Thursday, August 2, 2007

Yen Falls From 3-Month High Versus Euro as Risk Aversion Abates

Aug. 1 (Bloomberg) -- The yen fell from a three-month high versus the euro after U.S. stocks rallied, allaying concern that losses in subprime mortgages will hurt credit markets and growth.

The Japanese currency earlier gained against the euro and dollar as investors cut riskier assets funded by loans in Japan, a practice known as the carry trade. At 0.5 percent, Japan has the lowest interest rate among industrialized nations. The U.S. subprime debacle has led traders to sell stocks and bonds in countries such as Turkey, Iceland and Brazil.

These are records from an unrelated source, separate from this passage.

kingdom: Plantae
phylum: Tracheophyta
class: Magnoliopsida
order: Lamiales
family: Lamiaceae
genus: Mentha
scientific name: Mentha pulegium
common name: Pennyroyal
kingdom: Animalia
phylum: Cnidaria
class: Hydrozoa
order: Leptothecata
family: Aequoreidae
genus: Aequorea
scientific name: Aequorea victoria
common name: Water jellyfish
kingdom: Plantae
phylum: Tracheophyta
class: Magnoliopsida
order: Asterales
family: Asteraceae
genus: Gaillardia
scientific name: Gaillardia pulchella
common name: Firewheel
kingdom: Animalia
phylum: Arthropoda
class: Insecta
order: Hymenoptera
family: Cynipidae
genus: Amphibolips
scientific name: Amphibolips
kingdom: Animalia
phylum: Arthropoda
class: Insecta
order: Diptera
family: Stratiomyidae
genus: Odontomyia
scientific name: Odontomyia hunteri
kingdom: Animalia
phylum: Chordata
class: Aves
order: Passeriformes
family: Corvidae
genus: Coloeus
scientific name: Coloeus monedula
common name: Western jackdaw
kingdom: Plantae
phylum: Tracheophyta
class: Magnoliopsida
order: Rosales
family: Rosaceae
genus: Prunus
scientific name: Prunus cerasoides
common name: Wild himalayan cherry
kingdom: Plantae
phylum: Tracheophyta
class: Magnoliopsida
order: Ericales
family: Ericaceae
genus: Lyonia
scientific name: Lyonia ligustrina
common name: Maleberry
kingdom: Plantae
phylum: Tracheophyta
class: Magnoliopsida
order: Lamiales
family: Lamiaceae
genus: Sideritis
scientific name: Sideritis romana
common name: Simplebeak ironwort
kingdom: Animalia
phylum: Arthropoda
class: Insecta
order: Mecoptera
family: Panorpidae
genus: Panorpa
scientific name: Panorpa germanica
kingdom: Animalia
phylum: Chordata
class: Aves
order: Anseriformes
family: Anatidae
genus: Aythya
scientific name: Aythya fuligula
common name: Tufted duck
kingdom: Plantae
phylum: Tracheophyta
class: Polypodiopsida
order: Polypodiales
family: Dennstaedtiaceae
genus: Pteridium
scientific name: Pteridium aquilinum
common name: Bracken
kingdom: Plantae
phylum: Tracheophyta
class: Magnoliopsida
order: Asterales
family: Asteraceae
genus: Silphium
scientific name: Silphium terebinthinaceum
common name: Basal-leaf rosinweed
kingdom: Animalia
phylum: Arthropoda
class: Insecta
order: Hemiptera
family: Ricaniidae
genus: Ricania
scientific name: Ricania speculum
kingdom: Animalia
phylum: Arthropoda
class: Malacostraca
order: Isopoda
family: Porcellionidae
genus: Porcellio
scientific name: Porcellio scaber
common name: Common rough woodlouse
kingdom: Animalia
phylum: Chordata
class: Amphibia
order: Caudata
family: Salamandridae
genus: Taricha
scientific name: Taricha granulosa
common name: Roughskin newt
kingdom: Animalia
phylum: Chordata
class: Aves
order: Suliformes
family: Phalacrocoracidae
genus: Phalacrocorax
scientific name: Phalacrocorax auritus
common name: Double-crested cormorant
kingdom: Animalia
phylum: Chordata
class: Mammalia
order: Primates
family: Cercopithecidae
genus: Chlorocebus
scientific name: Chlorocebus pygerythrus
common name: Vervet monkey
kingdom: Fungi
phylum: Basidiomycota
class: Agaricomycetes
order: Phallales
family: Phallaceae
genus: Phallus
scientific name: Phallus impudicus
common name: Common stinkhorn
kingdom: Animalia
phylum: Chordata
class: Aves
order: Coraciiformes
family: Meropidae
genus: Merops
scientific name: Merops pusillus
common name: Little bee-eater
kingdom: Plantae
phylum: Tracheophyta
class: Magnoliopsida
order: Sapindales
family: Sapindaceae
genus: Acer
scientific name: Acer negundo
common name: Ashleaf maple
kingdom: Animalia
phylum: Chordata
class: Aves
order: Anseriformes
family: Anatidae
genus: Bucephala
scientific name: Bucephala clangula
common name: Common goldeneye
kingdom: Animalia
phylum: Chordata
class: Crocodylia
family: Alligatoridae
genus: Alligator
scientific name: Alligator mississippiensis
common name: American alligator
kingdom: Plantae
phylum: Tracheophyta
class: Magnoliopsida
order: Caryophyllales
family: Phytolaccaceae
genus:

``We are seeing a temporary relief after the sell-off overnight in riskier assets,'' said Samarjit Shankar, director of global strategy for the foreign exchange group in Boston at Bank of New York Mellon. ``The market is reassessing the contagion from the credit market. It isn't clear how bad the subprime problem is and its impact on other sectors.''

The yen declined 0.3 percent to 162.71 per euro at 10:22 a.m. in New York. The Japanese currency earlier touched 160.47, the strongest since April 24. The yen also traded at 118.70 per dollar, from 118.61 yesterday. The Japanese currency earlier climbed to 117.60 per dollar, breaching the 118 level for the first time since April 19.